The 2021 Final Rule stated that an employer could apply the tip credit to work that fell into the first category and could not apply it to work that fell into the third category. Work that fell into the second category could be paid with application of the tip credit only if the time was (1) not more than 30 continuous minutes; or (2) not more than 20 percent of the hours in the workweek for which the employer used the tip credit.
These two limitations on use of the tip credit– created massive practical compliance headaches for employers and spurned waves of so-called “80/20 litigation.”
The Fifth Circuit decision
In a unanimous decision from the three-judge panel, the Fifth Circuit reversed a district court decision, vacated the 2021 Final Rule, and granted summary judgment to the restaurant associations that were challenging the rule, reasoning that “[b]ecause the Final Rule is contrary to the Fair Labor Standards Act’s clear statutory text, it is not in accordance with law,” and “because it imposes a line-drawing regime that Congress did not countenance, it is arbitrary and capricious.”
The panel noted that, in the wake of the Supreme Court’s decision in Loper Bright Enters. v. Raimondo, it was not required to defer to the DOL’s interpretation of the statute and instead was required to apply its own judgment. The panel then criticized the 2021 Final Rule, taking issue with the DOL’s focus on the particular tasks an employee completes instead of occupation in which the employee is employed. The panel concluded,
[B]eing “engaged in an occupation in which [the employee] customarily and regularly receives more than $30 a month in tips” cannot be twisted to mean being “engaged in duties that directly produce tips, or in duties that directly support such tip-producing duties (but only if those supporting duties have not already made up 20 percent of the work week and have not been occurring for 30 consecutive minutes) and not engaged in duties that do not produce tips.”
In short, the panel found that “the Final Rule replaces the Congressionally chosen touchstone of the tip-credit analysis—the occupation—with one of the DOL’s making—the timesheet.” It is the employee’s occupation, not a minute-by-minute breakdown of the tasks an employee performs, that determines whether an employer can use the tip credit
What’s next
The Restaurant Law Center decision is nothing short of a major victory for employers of tipped employees, though it is likely that litigation will continue over the issue of whether the tip credit can be applied to side duties performed by servers.
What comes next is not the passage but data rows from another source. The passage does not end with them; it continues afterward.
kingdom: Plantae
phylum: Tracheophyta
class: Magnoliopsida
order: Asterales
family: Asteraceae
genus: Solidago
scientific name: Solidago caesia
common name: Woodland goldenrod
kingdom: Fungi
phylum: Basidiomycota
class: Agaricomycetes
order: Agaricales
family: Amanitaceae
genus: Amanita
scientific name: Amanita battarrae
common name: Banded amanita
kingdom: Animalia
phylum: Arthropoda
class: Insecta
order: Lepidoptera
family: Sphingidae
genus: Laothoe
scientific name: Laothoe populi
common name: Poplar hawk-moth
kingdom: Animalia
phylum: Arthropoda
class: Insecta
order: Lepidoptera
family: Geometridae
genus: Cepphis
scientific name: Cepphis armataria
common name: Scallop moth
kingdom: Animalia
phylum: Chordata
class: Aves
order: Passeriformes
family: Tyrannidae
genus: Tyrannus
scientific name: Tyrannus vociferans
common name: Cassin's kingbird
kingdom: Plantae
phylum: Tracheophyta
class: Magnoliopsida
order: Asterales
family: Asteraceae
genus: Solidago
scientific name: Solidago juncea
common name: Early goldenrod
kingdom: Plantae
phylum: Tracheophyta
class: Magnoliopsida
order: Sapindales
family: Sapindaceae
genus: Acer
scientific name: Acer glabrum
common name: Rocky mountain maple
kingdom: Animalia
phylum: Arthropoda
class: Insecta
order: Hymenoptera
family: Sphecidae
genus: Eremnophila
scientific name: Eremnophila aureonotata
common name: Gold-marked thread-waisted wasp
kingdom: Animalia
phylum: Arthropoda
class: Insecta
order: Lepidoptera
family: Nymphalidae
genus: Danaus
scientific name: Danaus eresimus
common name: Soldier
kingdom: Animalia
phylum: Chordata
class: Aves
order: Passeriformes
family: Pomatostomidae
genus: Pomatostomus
The 2021 Final Rule is now vacated and employers who use the tip credit have much stronger compliance arguments after this decision. However, they must still be mindful of potential 80/20 challenges outside the Fifth Circuit based on previous DOL sub-regulatory guidance and existing case law. Moreover, many states have their own requirements for paying tipped employees, and this decision does not preempt state or local laws that provide more rights to employees.